Warten auf eine Arbeitserlaubnis

Die Bundesregierung hat den Zugang zum Arbeitsmarkt für Asylbewerber im Juli 2014 erleichtert. Asylbewerber dürfen jetzt nach drei Monaten eine Arbeitserlaubnis beantragen, zuvor betrug die Wartezeit neun Monate. Sich um Arbeit bemühen dürfen auch anerkannte Asylberechtigte und schutzbedürftige Flüchtlinge, sowie Personen, die als Geduldete länger als drei Monate in Deutschland leben.

Die Ausländerbehörde entscheidet über die Beschäftigungserlaubnis.
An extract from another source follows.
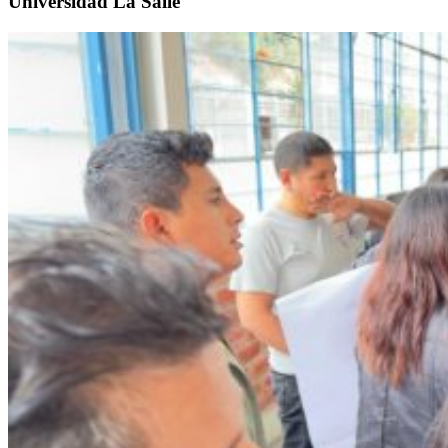
Universidad La Salle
Die Bundesagentur für Arbeit muss der Arbeitsaufnahme zustimmen und prüft zunächst, ob für die Arbeitsstelle auch ein deutscher oder EU-Arbeitnehmer in Betracht kommen würde. Ist dies nicht der Fall, wird die Zustimmung erteilt. Die Vorrangprüfung entfällt unter anderem, wenn Ausländer sich mindestens 15 Monate ununterbrochen erlaubt, geduldet oder mit Aufenthaltsgenehmigung in Deutschland aufhalten; wenn sie einen anerkannten ausländischen Hochschulabschluss besitzen und in einem Mangelberuf Anstellung finden.

Die Wirtschaft drängt

Dem Direktor des Instituts der Deutschen Wirtschaft reicht das allerdings nicht aus. Michael Hüther fordert eine grundlegende Reform des Asylrechts. Bei der Prüfung der Asylanträge sollte demnach auch die Qualifikation der Flüchtlinge einfließen. Das ist bislang nicht der Fall. Asyl und Arbeitsmigration werden streng getrennt. So werden Asylbewerber abgelehnt und müssen Deutschland verlassen, auch wenn sie als Ingenieure und Facharbeiter aus Mangelberufen eine Aufenthalts- und Arbeitserlaubnis erhalten würden. Diese muss aber im Ausland beantragt werden. Eine bürokratische Hürde, die nach Ansicht von Hüther unbedingt beseitigt werden muss.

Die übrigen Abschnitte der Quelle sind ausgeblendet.